The gradient for the primal variables has to vanish. So we can compute the partial derivatives of our Lagrange function for β0. This implies then that the sum over the labeled samples of λi yi equals zero. Then we can compute the partial derivative with respect to the ξi’s. And this then implies that our λ’s have to be between zero and one.

This then allows us to put in the two found identities into our Lagrange function. And we get the solution as written up here. In order to simplify this, we are introducing some matrix J. and this matrix J is the identity matrix in the space of the labeled features, and it’s a rectangular matrix of 0 in the space of the unlabeled features. This then allows us to write this up with essentially a matrix notation. And here we then also have a diagonal matrix Y that is composed of the class labels in y. This is already quite interesting. Now we can look at the Lagrangian and compute the partial derivative for our primal variable that is β.

Now the partial derivative for β gives us a solution for β that is constructed as these long inverse matrix times JT times Y times λ. This also means that our β and λ are in direct relation, which is also a very interesting observation. And of course, we can now use this identity to get rid of the β.
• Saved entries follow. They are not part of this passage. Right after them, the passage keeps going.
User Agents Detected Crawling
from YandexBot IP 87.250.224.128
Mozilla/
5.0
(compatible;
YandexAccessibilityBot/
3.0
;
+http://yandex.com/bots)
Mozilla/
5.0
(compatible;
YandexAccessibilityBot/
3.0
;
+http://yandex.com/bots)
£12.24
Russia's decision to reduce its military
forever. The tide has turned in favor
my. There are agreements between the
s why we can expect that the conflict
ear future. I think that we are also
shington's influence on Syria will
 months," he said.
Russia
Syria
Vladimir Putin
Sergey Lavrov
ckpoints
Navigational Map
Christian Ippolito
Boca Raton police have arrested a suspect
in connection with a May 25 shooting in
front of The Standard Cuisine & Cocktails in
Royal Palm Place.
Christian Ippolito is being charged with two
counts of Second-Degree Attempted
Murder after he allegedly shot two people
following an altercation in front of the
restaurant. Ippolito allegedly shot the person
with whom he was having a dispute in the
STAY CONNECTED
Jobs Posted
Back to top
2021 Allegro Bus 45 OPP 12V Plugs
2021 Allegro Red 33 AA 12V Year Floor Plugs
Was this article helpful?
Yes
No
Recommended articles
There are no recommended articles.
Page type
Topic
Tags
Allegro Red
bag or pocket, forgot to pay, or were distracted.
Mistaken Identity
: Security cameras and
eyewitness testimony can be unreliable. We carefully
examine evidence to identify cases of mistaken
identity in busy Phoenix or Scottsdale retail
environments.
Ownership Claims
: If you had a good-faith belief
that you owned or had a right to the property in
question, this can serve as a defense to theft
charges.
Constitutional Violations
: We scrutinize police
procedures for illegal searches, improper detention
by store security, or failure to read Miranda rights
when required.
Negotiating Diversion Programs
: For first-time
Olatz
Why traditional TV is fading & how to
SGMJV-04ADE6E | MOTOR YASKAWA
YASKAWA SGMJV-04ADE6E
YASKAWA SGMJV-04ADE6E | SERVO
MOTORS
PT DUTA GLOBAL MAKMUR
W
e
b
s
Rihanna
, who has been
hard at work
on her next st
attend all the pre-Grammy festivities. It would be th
This brings us then to the Lagrange dual problem. Here we are no longer finding any β, which means that we are no longer in the domain of the primal variables but only in the duals. And here we have essentially the Lagrange variables. So we see that this can be written up in a compact form if we introduce a new matrix QQ is essentially this long chain of matrices that we observed earlier. And then we still have to imply our additional constraints. So there are constraints on λi being between 0 and 1, and that the sum over the label data set of λi times yi equals 0. This is very interesting that we can essentially formulate a Laplacian SVM where we do dimensionality reduction and classification at the same time.

Laplacian SVM is an ongoing research topic. Right now it’s not such a hot topic anymore because a lot of what has been done is now being researched in deep learning. But you see that this formalism is also compatible with many things that we have seen in Deep Learning. So maybe that is a pretty cool research idea to look at whether we can also formulate a Laplacian SVM in the domain of deep learning frameworks. It’s an extension of the Kernel SVM and it introduces those additional regularization terms. And these regularization terms can incorporate the dimensionality reduction and the classification at the same time. We showed in this short video the derivation of the dual problem.

Next time in Pattern Recognition we want to go ahead and talk about also a very fundamental algorithm in Pattern Recognition: the expectation-maximization algorithm which is very frequently used to solve problems of pattern recognition.